- _Work instruction_: Reproduce word for word the stretch of the sewing machine comment thread from "I loved my 319W" through "drive it thoroughly.".

My Father died recently and a Singer 206 came my way. I remember it being purchased when I was a child possibly 1952 or 1953. Before I ditch it, is it worth anything?

Ed Lamoureux said...

Marilyn, your memory is good, the Sewing Machine Blue Book shows the Singer 206 being manufactured 1950-1953. They don't bring a lot, no recent sales on eBay to gauge, but I would estimate in the $50-$75 range. However, a set of common accessories for the 206 sold on eBay for over $43, so you could have more value in accessories than in the machine itself. - Ed

Dianne B. in England said...

Hi Ed, I'm sorry you have had so much trouble with your 319. I have an identical machine in the lovely green colour, but mine is perfect. She's not noisy at all and stitches smoothly and easily. Her embroidery stitches are comparable to those of modern computerised machines. I am wondering if the difference between our machines could be the place of manufacture? I am in England, and my machine is a 319K, made in Clydebank, Scotland, at Singer's Kilbowie Factory. I have enjoyed reading your blog and have bookmarked it so I can come back and read more. Thanks for sharing your experiences! :)

Anonymous said...

I loved my 319W until the zig zag stopped working. . .
I fear you may be right.
-Susan

zees5 said...

I am supposed to pick up a 206k tomorrow and this is the first bad review I have seen. So I will be sure to test drive it thoroughly.

Nobody has mentioned this yet, but the 206 was originally an industrial machine first produced in the 30's. It was later marketed to the general public in the 50's so perhaps its industrial roots explain the noise??? ~Page

zees5 said...

PS Now, I'm really confused - check out this review:

http://zigzaggers.typepad.com/zigzaggers/2010/02/singer-206.html

I'll check back. ~Page

Ed Lamoureux said...

Page, I don't subscribe to the industrial theory. Industrial machines for the most part are larger, heavier, and more sturdily built than a 206. Furthermore, my industrial machines are smooth-running and quiet, not rough and noisy like the 206 Class machines. No professional sewing machine operator would want to sit at a 206 all day. - Ed

Ed Lamoureux said...

- _Study material_:
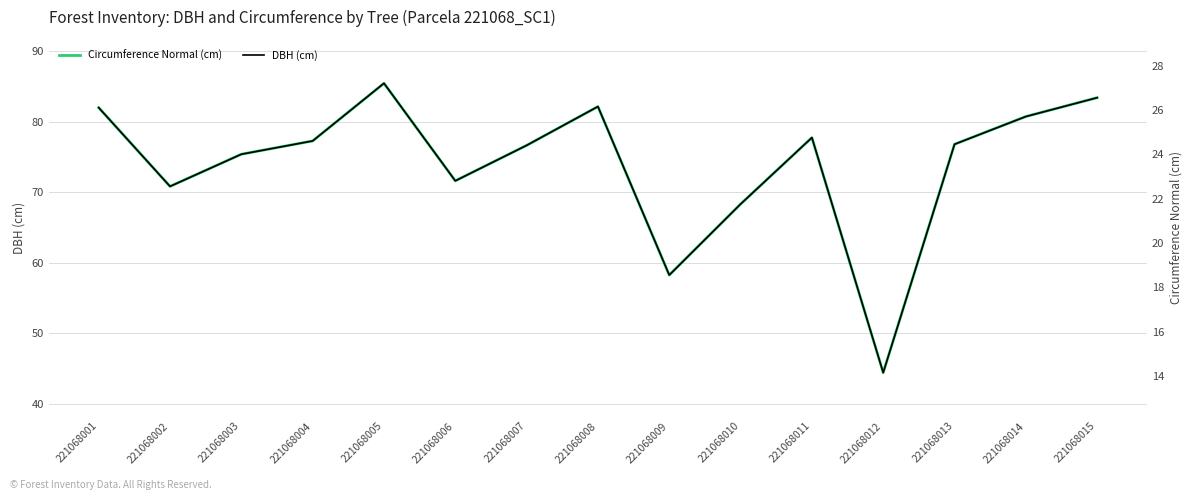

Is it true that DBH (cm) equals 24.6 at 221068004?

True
---
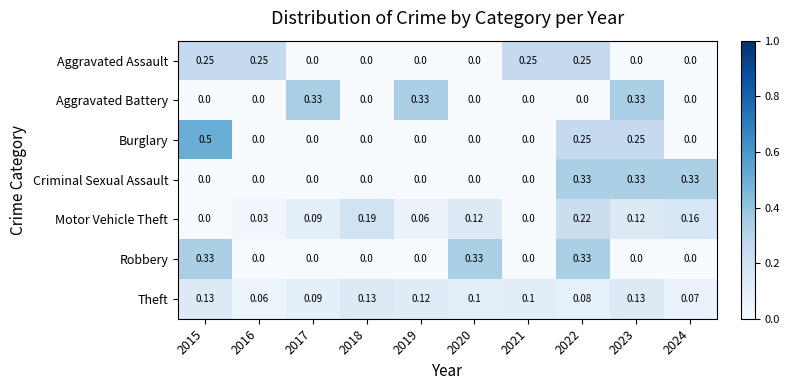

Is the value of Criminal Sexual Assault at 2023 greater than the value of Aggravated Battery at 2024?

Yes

- _Answer section_:
I loved my 319W until the zig zag stopped working. . .
I fear you may be right.
-Susan

zees5 said...

I am supposed to pick up a 206k tomorrow and this is the first bad review I have seen. So I will be sure to test drive it thoroughly.